### Exercise aim
Reprint all records below exactly. No images.

____ Records supplied

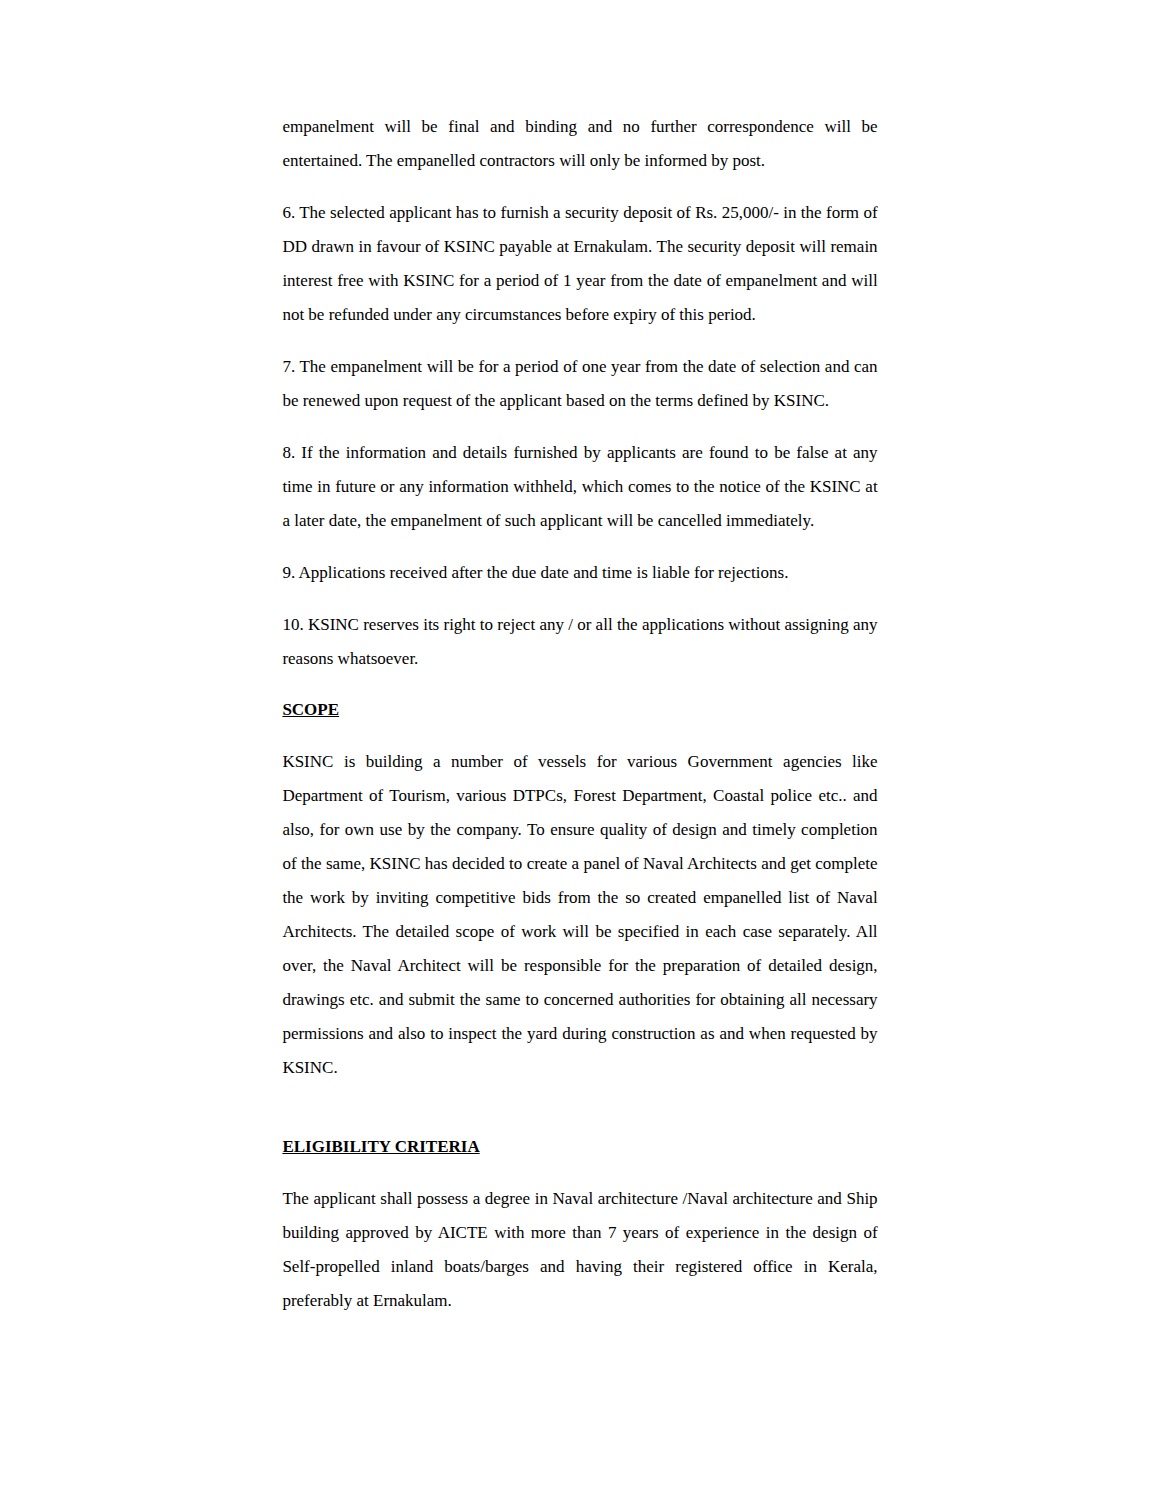empanelment will be final and binding and no further correspondence will be entertained. The empanelled contractors will only be informed by post.
6. The selected applicant has to furnish a security deposit of Rs. 25,000/- in the form of DD drawn in favour of KSINC payable at Ernakulam. The security deposit will remain interest free with KSINC for a period of 1 year from the date of empanelment and will not be refunded under any circumstances before expiry of this period.
7. The empanelment will be for a period of one year from the date of selection and can be renewed upon request of the applicant based on the terms defined by KSINC.
8. If the information and details furnished by applicants are found to be false at any time in future or any information withheld, which comes to the notice of the KSINC at a later date, the empanelment of such applicant will be cancelled immediately.
9. Applications received after the due date and time is liable for rejections.
10. KSINC reserves its right to reject any / or all the applications without assigning any reasons whatsoever.
SCOPE
KSINC is building a number of vessels for various Government agencies like Department of Tourism, various DTPCs, Forest Department, Coastal police etc.. and also, for own use by the company. To ensure quality of design and timely completion of the same, KSINC has decided to create a panel of Naval Architects and get complete the work by inviting competitive bids from the so created empanelled list of Naval Architects. The detailed scope of work will be specified in each case separately. All over, the Naval Architect will be responsible for the preparation of detailed design, drawings etc. and submit the same to concerned authorities for obtaining all necessary permissions and also to inspect the yard during construction as and when requested by KSINC.
ELIGIBILITY CRITERIA
The applicant shall possess a degree in Naval architecture /Naval architecture and Ship building approved by AICTE with more than 7 years of experience in the design of Self-propelled inland boats/barges and having their registered office in Kerala, preferably at Ernakulam.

________

### Exercise result
empanelment will be final and binding and no further correspondence will be entertained. The empanelled contractors will only be informed by post.
6. The selected applicant has to furnish a security deposit of Rs. 25,000/- in the form of DD drawn in favour of KSINC payable at Ernakulam. The security deposit will remain interest free with KSINC for a period of 1 year from the date of empanelment and will not be refunded under any circumstances before expiry of this period.
7. The empanelment will be for a period of one year from the date of selection and can be renewed upon request of the applicant based on the terms defined by KSINC.
8. If the information and details furnished by applicants are found to be false at any time in future or any information withheld, which comes to the notice of the KSINC at a later date, the empanelment of such applicant will be cancelled immediately.
9. Applications received after the due date and time is liable for rejections.
10. KSINC reserves its right to reject any / or all the applications without assigning any reasons whatsoever.
SCOPE
KSINC is building a number of vessels for various Government agencies like Department of Tourism, various DTPCs, Forest Department, Coastal police etc.. and also, for own use by the company. To ensure quality of design and timely completion of the same, KSINC has decided to create a panel of Naval Architects and get complete the work by inviting competitive bids from the so created empanelled list of Naval Architects. The detailed scope of work will be specified in each case separately. All over, the Naval Architect will be responsible for the preparation of detailed design, drawings etc. and submit the same to concerned authorities for obtaining all necessary permissions and also to inspect the yard during construction as and when requested by KSINC.
ELIGIBILITY CRITERIA
The applicant shall possess a degree in Naval architecture /Naval architecture and Ship building approved by AICTE with more than 7 years of experience in the design of Self-propelled inland boats/barges and having their registered office in Kerala, preferably at Ernakulam.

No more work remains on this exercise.